With more than 19,000 Thai residents, Los Angeles County has the largest Thai population--and possibly the greatest concentration of Thai restaurants--outside of the Southeast Asian country.
Yet, until now, the Thai language was not taught at any public college or university in the area, a fact that left a bad taste for Thai community leaders.
"I want people to be more aware of Thai culture than just Thai food," said Chanchanit Hirunpidok, former president of the Thai students association at UCLA, who lobbied UCLA to open a Thai language class but was unsuccessful because of a lack of funds.
This fall, Los Angeles City College has done what UCLA wouldn't.
At the urging of Hirunpidok and other Thais, LACC has created a course in elementary Thai.
More than 50 students enrolled in the five-unit, college-credit course, which meets two nights a week at the college's Vermont Avenue campus. Thai community leaders and college district officials attribute the high turnout to the business community's growing interest in Thailand.
"Everything is global now," said Nancy Poopongpaibul, a Thai stockbroker who is teaching the language class. "People can go and do business in Thailand, and if they can say a few words, it will make people feel more at ease."
Poopongpaibul also said the course is ideal for the children of Thai immigrants who want to learn to read and write in the language of their parents, or for the spouses of Thai people who want to communicate with their in-laws.
Roger Fernandez, chairman of LACC's foreign language department, said he was "amazed at the response" to the first-time offering. He said he hopes the college will be able to offer a more advanced Thai class in the future.
"The demand is tremendous," he said.
The class was conceived about a year ago when district officials who were applying for a grant to bring a professor from Thailand to LACC to teach Thai civilization approached Thai community leaders--including representatives of the Wat Thai Buddhist temple in North Hollywood.
The grant proposal was ultimately rejected, but the Thai leaders urged the district officials to offer a Thai language class anyway. A delegation met with Fernandez, who cited budget limitations as an obstacle. The Wat Thai leaders then offered to provide funds to start the class.

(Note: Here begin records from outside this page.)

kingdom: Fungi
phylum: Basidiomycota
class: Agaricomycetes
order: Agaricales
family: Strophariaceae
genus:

Eventually, though, the district's Department of International Programs agreed to provide seed money for the course, one of six languages added to the college's expanding foreign language department in the past four years.
"It is a recognition that we have a growing Thai community in Los Angeles and that Thailand is increasingly important economically," said Don Culton, director of international programs for the Los Angeles Community College District.
The Thai language is considered, even by many Thais, to be extremely complex and difficult to learn. Linguists classify it as part of the family of languages spoken in Burma, Northern Vietnam and some Chinese provinces. Thai is also influenced by Sanskrit and shares many words with the Indian language.
Hirunpidok said that while she was president of the Thai Society at UCLA, she tried to persuade officials there to offer a Thai class, but she was told that they could not because of budget constraints. She said she is "ecstatic" about the LACC class.
"We finally made it happen," she said. "We have the largest Thai population outside Thailand and yet nothing is known about Thai language, Thai culture."
Poopongpaibul, who was also a member of the community delegation that met with Fernandez, said the class will "help create a better understanding between Thai and the non-Thai. I am very proud."